──────── INFORMATION SHOWN ────────

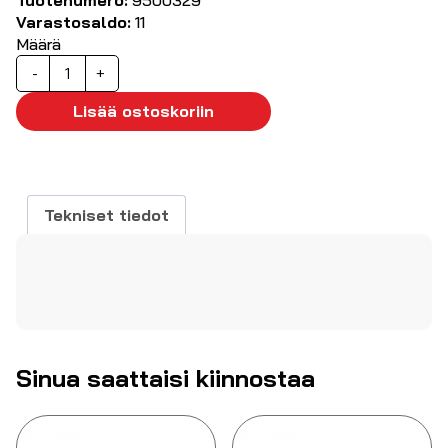
Varastosaldo:
11
Määrä
Stereo
-
+
RCA-
kaapeli
Lisää ostoskoriin
1,5m
musta
määrä
Tekniset tiedot
Sinua saattaisi kiinnostaa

────────

| WORK INSTRUCTIONS |
Return every line of text from the records above without changing anything, and leave the pictures out.

| RESULT OF THE EXERCISE |
Varastosaldo:
11
Määrä
Stereo
-
+
RCA-
kaapeli
Lisää ostoskoriin
1,5m
musta
määrä
Tekniset tiedot
Sinua saattaisi kiinnostaa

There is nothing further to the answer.